Competition between Superconductivity and Charge Density Wave Ordering in the Lu$_5$Ir$_4$(Si$_{1-x}$Ge$_x$)$_{10}$ Alloy System

TL;DR

This study investigates how increasing Ge substitution in Lu$_5$Ir$_4$(Si$_{1-x}$Ge$_x$)$_{10}$ suppresses charge density wave order while enhancing superconductivity, revealing a phase diagram and critical fluctuation behavior changes.

Contribution

It provides the first detailed phase diagram showing the competition between superconductivity and CDW in this alloy system with Ge substitution.

Findings

Increasing Ge suppresses T$_{CDW}$ rapidly.
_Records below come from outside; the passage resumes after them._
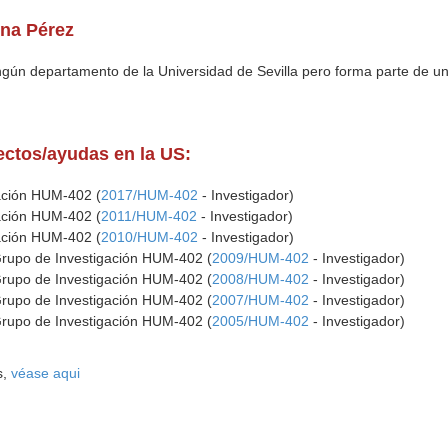
ena Pérez
ingún departamento de la Universidad de Sevilla pero forma parte de u
yectos/ayudas en la US:
gación HUM-402 (
2017/HUM-402
- Investigador)
gación HUM-402 (
2011/HUM-402
- Investigador)
gación HUM-402 (
2010/HUM-402
- Investigador)
Grupo de Investigación HUM-402 (
2009/HUM-402
- Investigador)
Grupo de Investigación HUM-402 (
2008/HUM-402
- Investigador)
Grupo de Investigación HUM-402 (
2007/HUM-402
- Investigador)
Grupo de Investigación HUM-402 (
2005/HUM-402
- Investigador)
s,
véase aqui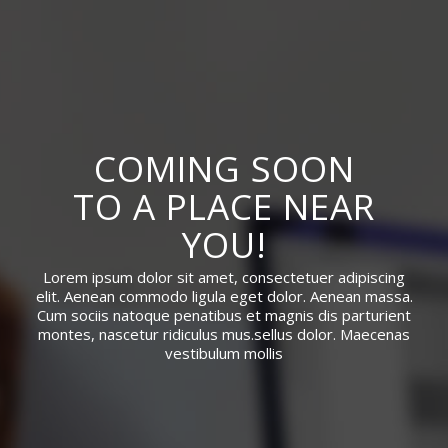
COMING SOON
TO A PLACE NEAR
YOU!
Lorem ipsum dolor sit amet, consectetuer adipiscing
elit. Aenean commodo ligula eget dolor. Aenean massa.
Cum sociis natoque penatibus et magnis dis parturient
montes, nascetur ridiculus mus.sellus dolor. Maecenas
vestibulum mollis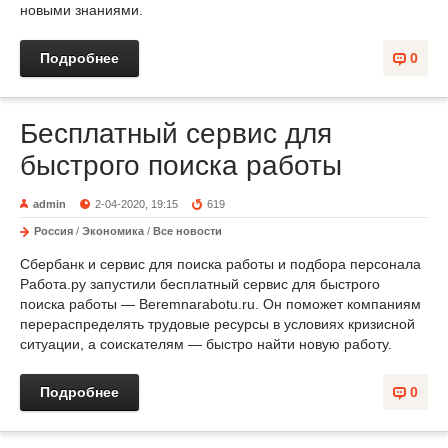
новыми знаниями.
Подробнее
0
Бесплатный сервис для
быстрого поиска работы
admin
2-04-2020, 19:15
619
Россия
/
Экономика
/
Все новости
Сбербанк и сервис для поиска работы и подбора персонала
Работа.ру запустили бесплатный сервис для быстрого
поиска работы — Beremnarabotu.ru. Он поможет компаниям
перераспределять трудовые ресурсы в условиях кризисной
ситуации, а соискателям — быстро найти новую работу.
Подробнее
0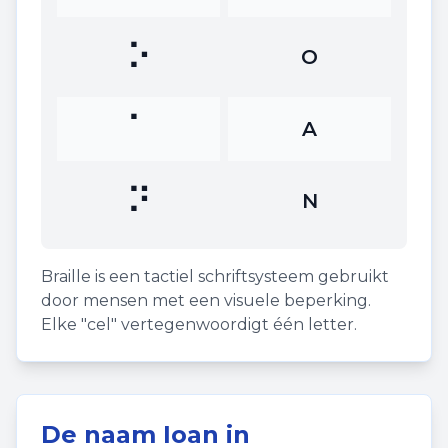
⠕
O
⠁
A
⠝
N
Braille is een tactiel schriftsysteem gebruikt
door mensen met een visuele beperking.
Elke "cel" vertegenwoordigt één letter.
De naam
Ioan
in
Superconducting T$_{SC}$ increases with Ge concentration.

Critical exponents shift from non mean-field to mean-field with disorder.

Abstract

We have performed bulk measurements such as dc magnetic susceptibility, electrical resistivity and heat capacity on the pseudo-ternary alloys Lu$_5$Ir$_4$(Si$_{1-x}$Ge$_x$)$_{10}$ to study the interplay and competition between superconductivity and the charge density wave (CDW) ordering transition. We track the evolution of the superconducting transition temperature T$_{SC}$ and the CDW ordering temperature T$_{CDW}$ as a function of x (concentration of Ge) ($0.0 \leq x\leq~1.0$). We find that increasing x (increasing disorder) suppresses the T$_{CDW}$ rapidly with the concomitant increase in T$_{SC}$. We present a temperature-concentration (or volume) phase diagram for this system and compare our results with earlier work on substitution at the Lu or Ir site to show how dilution at the Si site presents a different situation from these other works. The heat capacity data in the vicinity of the CDW transition has been analyzed using a model of critical fluctuations in addition to a mean-field contribution and a smooth lattice background. We find that the critical exponents change appreciably with increasing disorder. This analysis suggests that the strong-coupling and non mean-field like CDW transition in the parent compound Lu$_5$Ir$_4$Si$_{10}$ changes to a mean-field like transition with increasing Ge concentration.